Et dans cette lutte, il peut compter sur la paysannerie, pour des raisons historiques :
« Seul le prolétariat, écrivait Lénine, peut combattre avec esprit de suite pour la démocratie. Mais il ne peut vaincre dans ce combat que si la masse paysanne se rallie à la lutte révolutionnaire du prolétariat. (…)
La paysannerie renferme une masse d’éléments semi-prolétariens à côté de ses éléments petits-bourgeois. Ceci la rend instable, elle aussi, et oblige le prolétariat à se grouper en un parti de classe strictement défini.
Mais l’instabilité de la paysannerie diffère radicalement de l’instabilité de la bourgeoisie, car, à l’heure actuelle, la paysannerie est moins intéressée à la conservation absolue de la propriété privée qu’à la confiscation des terres seigneuriales, une des formes principales de cette propriété.
Sans devenir pour cela socialiste, sans cesser d’être petite-bourgeoise, la paysannerie est capable de devenir un partisan décidé, et des plus radicaux, de la révolution démocratique.
Elle le deviendra inévitablement si seulement le cours des événements révolutionnaires qui font son éducation, n’est pas interrompu trop tôt par la trahison de la bourgeoisie et la défaite du prolétariat.
A cette condition, la paysannerie deviendra inévitablement le rempart de la révolution et de la République, car seule une révolution entièrement victorieuse pourra tout lui donner dans le domaine des réformes agraires, tout ce que la paysannerie désire, ce à quoi elle rêve, ce qui lui est vraiment nécessaire. »

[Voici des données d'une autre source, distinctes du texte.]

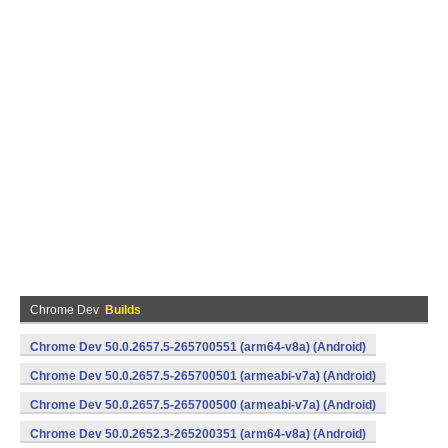
Chrome Dev
Builds
Chrome Dev 50.0.2657.5-265700551 (arm64-v8a) (Android)
Chrome Dev 50.0.2657.5-265700501 (armeabi-v7a) (Android)
Chrome Dev 50.0.2657.5-265700500 (armeabi-v7a) (Android)
Chrome Dev 50.0.2652.3-265200351 (arm64-v8a) (Android)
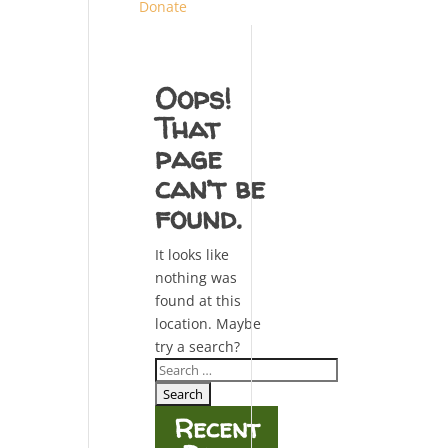
Donate
Oops!
That
page
can’t be
found.
It looks like
nothing was
found at this
location. Maybe
try a search?
Search
for:
Recent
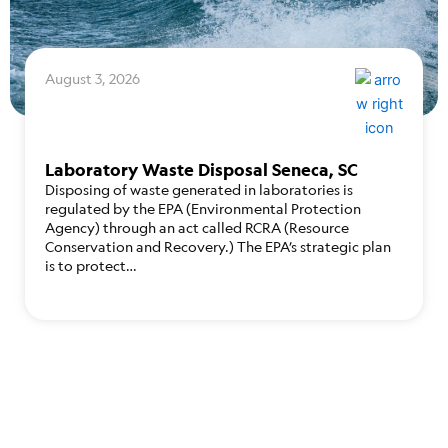
August 3, 2026
Laboratory Waste Disposal Seneca, SC
Disposing of waste generated in laboratories is
regulated by the EPA (Environmental Protection
Agency) through an act called RCRA (Resource
Conservation and Recovery.) The EPA’s strategic plan
is to protect…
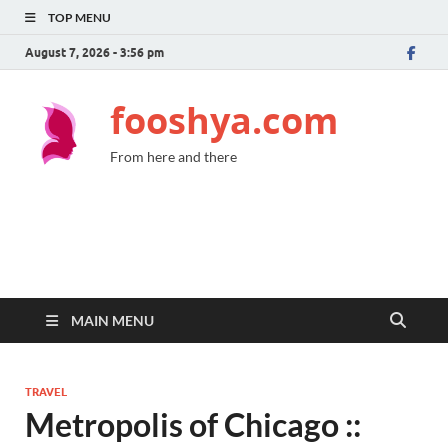
TOP MENU
August 7, 2026 - 3:56 pm
fooshya.com
From here and there
MAIN MENU
TRAVEL
Metropolis of Chicago ::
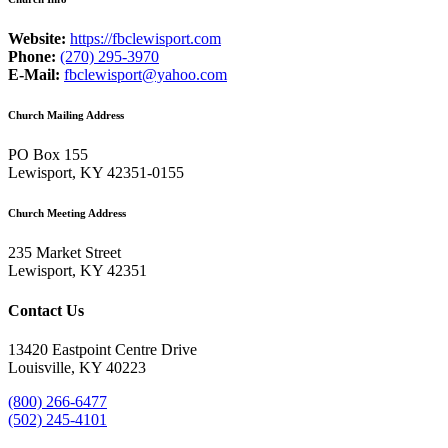
Website:
https://fbclewisport.com
Phone:
(270) 295-3970
E-Mail:
fbclewisport@yahoo.com
Church Mailing Address
PO Box 155
Lewisport, KY 42351-0155
Church Meeting Address
235 Market Street
Lewisport, KY 42351
Contact Us
13420 Eastpoint Centre Drive
Louisville, KY 40223
(800) 266-6477
(502) 245-4101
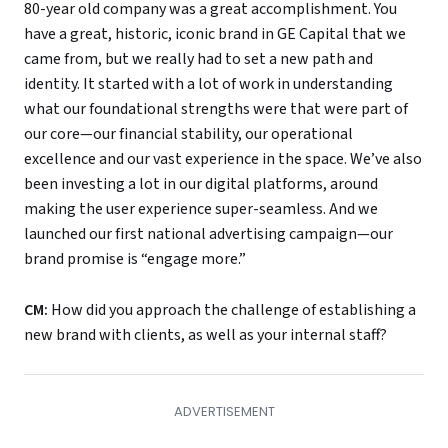
80-year old company was a great accomplishment. You
have a great, historic, iconic brand in GE Capital that we
came from, but we really had to set a new path and
identity. It started with a lot of work in understanding
what our foundational strengths were that were part of
our core—our financial stability, our operational
excellence and our vast experience in the space. We’ve also
been investing a lot in our digital platforms, around
making the user experience super-seamless. And we
launched our first national advertising campaign—our
brand promise is “engage more.”
CM:
How did you approach the challenge of establishing a
new brand with clients, as well as your internal staff?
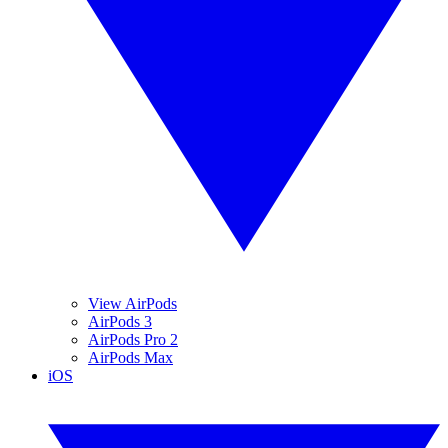
View AirPods
AirPods 3
AirPods Pro 2
AirPods Max
iOS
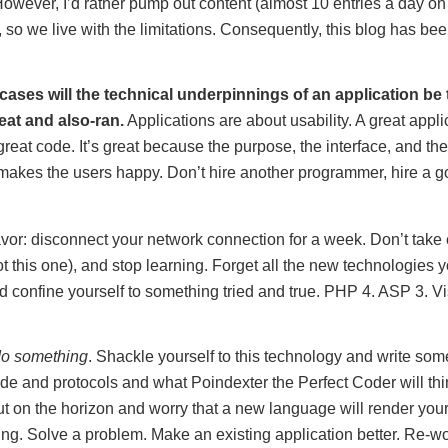
owever, I’d rather pump out content (almost 10 entries a day on
it, so we live with the limitations. Consequently, this blog has b
 cases will the technical underpinnings of an application be 
at and also-ran.
Applications are about usability. A great applic
reat code. It’s great because the purpose, the interface, and the
 makes the users happy. Don’t hire another programmer, hire a 
avor: disconnect your network connection for a week. Don’t take 
t this one), and stop learning. Forget all the new technologies 
nd confine yourself to something tried and true. PHP 4. ASP 3. V
o something
. Shackle yourself to this technology and write som
de and protocols and what Poindexter the Perfect Coder will thi
out on the horizon and worry that a new language will render your
ing. Solve a problem. Make an existing application better. Re-wo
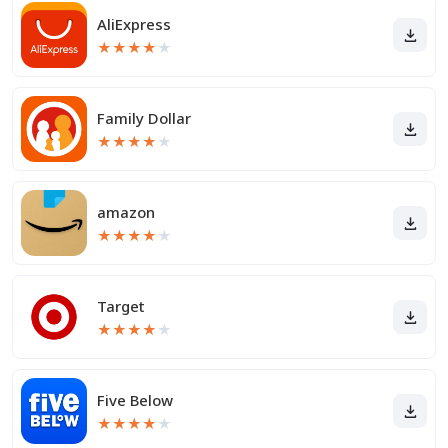
AliExpress
★
★
★
★
★
Family Dollar
★
★
★
★
★
amazon
★
★
★
★
★
Target
★
★
★
★
★
Five Below
★
★
★
★
★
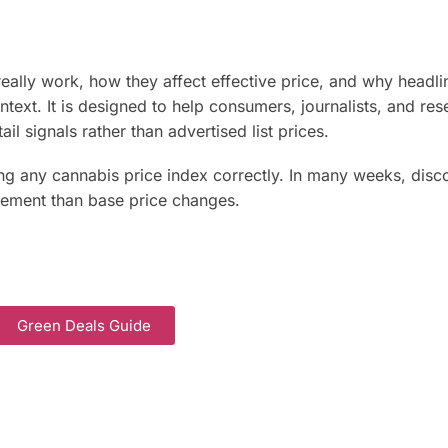
eally work, how they affect effective price, and why headli
text. It is designed to help consumers, journalists, and res
ail signals rather than advertised list prices.
ing any cannabis price index correctly. In many weeks, disc
ement than base price changes.
Green Deals Guide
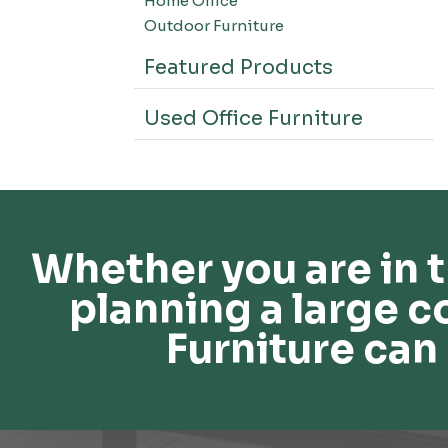
Home Office
Outdoor Furniture
Featured Products
Used Office Furniture
Whether you are in t
planning a large c
Furniture can 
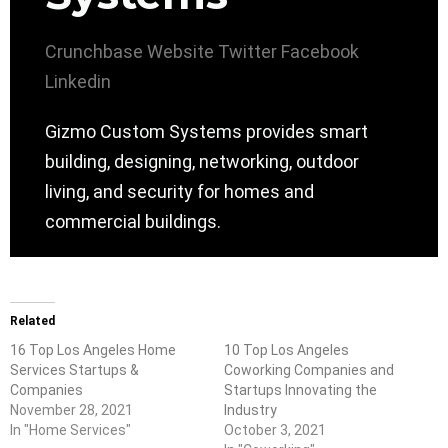
Crunchbase
Website
Twitter
Facebook
Linkedin
Gizmo Custom Systems provides smart
building, designing, networking, outdoor
living, and security for homes and
commercial buildings.
Related
16 Top Los Angeles Home
10 Top Los Angeles
Services Startups &
Coworking Companies and
Companies
Startups Innovating the
November 28, 2021
Industry
In "Home Services"
October 3, 2021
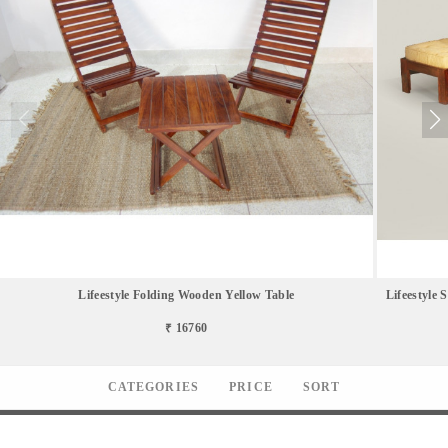
Lifeestyle Folding Wooden Yellow Table
Lifeestyle 
₹ 16760
CATEGORIES
PRICE
SORT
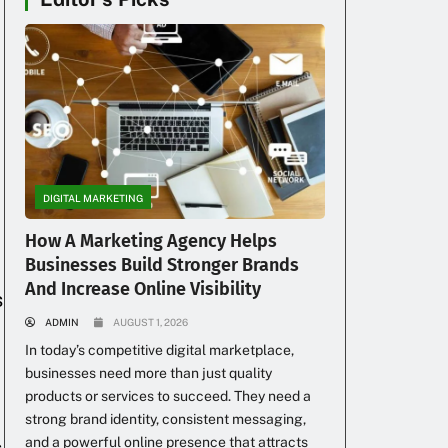
DIGITAL MARKETING
How A Marketing Agency Helps
Businesses Build Stronger Brands
And Increase Online Visibility
s
ADMIN
AUGUST 1, 2026
In today’s competitive digital marketplace,
businesses need more than just quality
products or services to succeed. They need a
strong brand identity, consistent messaging,
and a powerful online presence that attracts
s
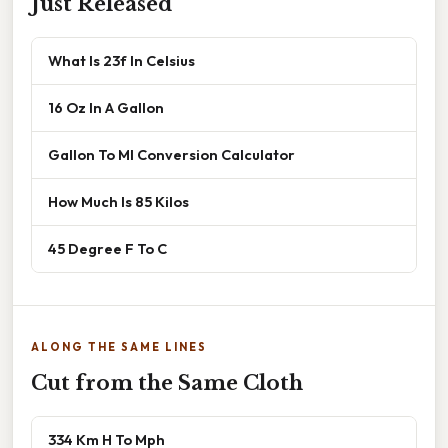
Just Released
What Is 23f In Celsius
16 Oz In A Gallon
Gallon To Ml Conversion Calculator
How Much Is 85 Kilos
45 Degree F To C
ALONG THE SAME LINES
Cut from the Same Cloth
334 Km H To Mph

Aux yeux de Lénine, les mots d’ordre sont ainsi de pratiquer « des grèves politiques de masse, qui peuvent avoir une grande importance au début et au cours même de l’insurrection », de procéder à «l’application immédiate par la voie révolutionnaire de la journée de 8 heures et des autres revendications pressantes de la classe ouvrière », procéder à « l’organisation immédiate de comités paysans révolutionnaires pour l’application » par la voie révolutionnaire « de toutes les transformations démocratiques », jusque et y compris la confiscation des terres seigneuriales et d’armer les ouvriers.
Dans les mois qui suivirent, on put voir le caractère correct de cette analyse. Une grève dans l’imprimerie début octobre culmina en grève politique, désamorcée par un « manifeste du Tsar » promettant des droits bourgeois, puis un parlement législatif (mais non représentatif, puisque les femmes n’avaient pas le droit de vote, ni deux millions d’ouvriers).
Cela n’empêcha par conséquent pas la formation de Soviets ouvriers, avec une direction insurrectionnelle mise en avant systématiquement par les bolcheviks. Dans tout le pays, l’agitation était extrême, pourtant la révolution de décembre 1905 échoua en raison de l’organisation insuffisante et du rôle contre-révolutionnaire des socialistes-révolutionnaires et des menchéviks, notamment sur le plan militaire.
Le Tsar avait par la suite les coudées franches, le parlement législatif étant lui-même abandonné quelques mois plus tard. Mais 1905 formait une première grande répétition.